#### [Consigne de travail 1]
Reproduisez fidèlement le passage du discours de Gorbatchev qui va de « Connaissance et confiance » à « sciences humaines. (...) ».
#### [Consigne de travail 2]
Combien de lignes des enregistrements contiennent la chaîne « liekoch » ? Donnez uniquement ce nombre.

Discours de Gorbatchev lors de la remise du Prix Nobel de la Paix, juin 1991

Extrait du discours prononcé par Mikhaïl Gorbatchev lorsqu'il reçut le prix Nobel de la paix le 5 juin 1991.

« Un terme a été mis à la « Guerre froide ». Le danger d'une guerre nucléaire mondiale a pratiquement été écarté. Le « rideau de fer » a été levé. L'Allemagne s'est réunifiée, ce qui constitue un tournant dans l'histoire de l'Europe. Il n'y a plus sur le continent un seul pays qui ne se considère comme entièrement souverain et indépendant.
L’URSS et les États-Unis, les deux super-puissances nucléaires, ont parcouru le chemin qui mène de la confrontation à la coopération et même, en certains cas importants, au partenariat exerçant ainsi une influence déterminante sur tout le climat international. (...)
Bien entendu, la progression vers la civilisation du XXIe siècle ne sera ni simple, ni facile. (...)
On distingue déjà bien des obstacles et des périls sur la voie qui conduit à une paix durable :
- la recrudescence du nationalisme, du séparatisme, des processus de désintégration dans différents pays et régions du monde ;
- la différence grandissante de niveau et de qualité du développement socio-économique entre pays « riches » et pays « pauvres » : les conséquences redoutables de la pauvreté de centaines de millions d'êtres humains en un temps où les média permettent de voir le mode de vie des pays développés. D'où la violence et la férocité inouïes, disons le fanatisme, des mouvements massifs de protestation. Cela offre un terrain propice au développement du terrorisme, à l'émergence et au maintien des régimes dictatoriaux dont le comportement, dans les relations interétatiques, est imprévisible (...).
Comment la communauté mondiale peut-elle faire face à toutes ces tâches, qui sont d'une incroyable complexité ? (...)
Connaissance et confiance sont les piliers du nouvel ordre mondial. D'où, selon moi, la nécessité d'apprendre. D'apprendre à pronostiquer les processus dans différentes régions du globe en conjuguant, dans le cadre des Nations unies, les efforts des scientifiques, des philosophes, des spécialistes des sciences humaines. (...)
Optimiste, j'estime qu'ensemble nous pourrons aujourd'hui faire le bon choix, un choix dont l'importance sera à l'échelle de l'histoire mondiale, que nous ne laisserons pas échapper la grande chance qui s'offre au tournant du siècle et du millénaire, et que nous réussirons le difficile passage à un ordre mondial pacifique. Non pas l'équilibre des forces, mais celui des intérêts ; non pas le profit au détriment d'autrui, mais la recherche du compromis et de l'entente ; non pas la volonté de leadership, mais le respect de l'égalité : tels sont les éléments, à la portée d'hommes raisonnables et instruits par l'expérience du XXe siècle, qui pourront accélérer la marche du monde.

Source : Mikhaïl Gorbatchev, Avant-mémoires, O. Jacob, 1993.
 Questions :

1. Qui est l'auteur du texte ?

#### [Données à examiner]
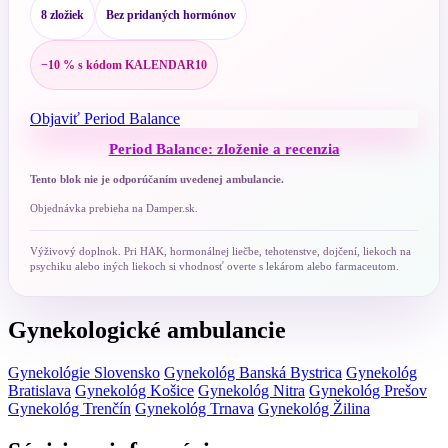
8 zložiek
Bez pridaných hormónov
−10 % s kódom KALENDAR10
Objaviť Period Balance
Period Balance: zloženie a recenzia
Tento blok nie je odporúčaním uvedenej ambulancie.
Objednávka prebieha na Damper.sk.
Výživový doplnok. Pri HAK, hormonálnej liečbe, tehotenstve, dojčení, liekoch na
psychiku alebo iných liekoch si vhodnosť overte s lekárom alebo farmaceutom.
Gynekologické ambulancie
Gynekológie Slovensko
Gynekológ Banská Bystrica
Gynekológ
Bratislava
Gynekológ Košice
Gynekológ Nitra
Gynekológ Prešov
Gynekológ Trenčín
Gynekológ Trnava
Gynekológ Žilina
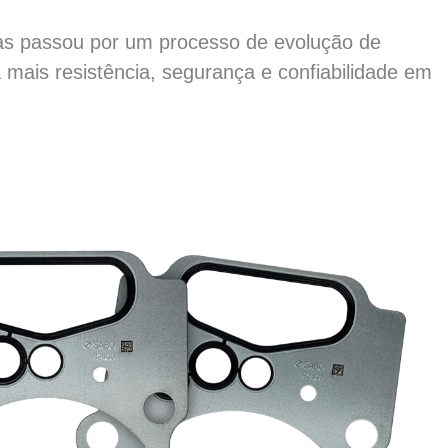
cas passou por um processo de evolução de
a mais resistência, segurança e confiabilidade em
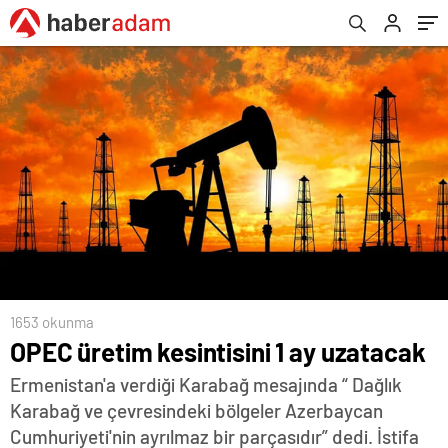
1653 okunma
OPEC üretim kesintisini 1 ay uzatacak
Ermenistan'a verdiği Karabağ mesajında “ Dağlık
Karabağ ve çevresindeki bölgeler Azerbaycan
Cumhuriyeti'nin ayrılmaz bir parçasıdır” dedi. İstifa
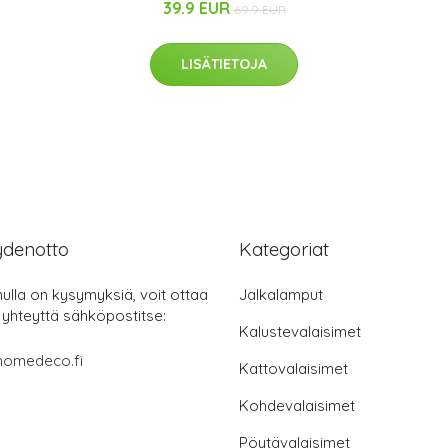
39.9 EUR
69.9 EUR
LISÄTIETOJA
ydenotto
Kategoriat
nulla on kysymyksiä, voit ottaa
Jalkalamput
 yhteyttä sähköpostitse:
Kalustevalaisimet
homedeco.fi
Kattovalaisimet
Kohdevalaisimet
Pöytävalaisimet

#### [Réponse 1]
Connaissance et confiance sont les piliers du nouvel ordre mondial. D'où, selon moi, la nécessité d'apprendre. D'apprendre à pronostiquer les processus dans différentes régions du globe en conjuguant, dans le cadre des Nations unies, les efforts des scientifiques, des philosophes, des spécialistes des sciences humaines. (...)

#### [Réponse 2]
2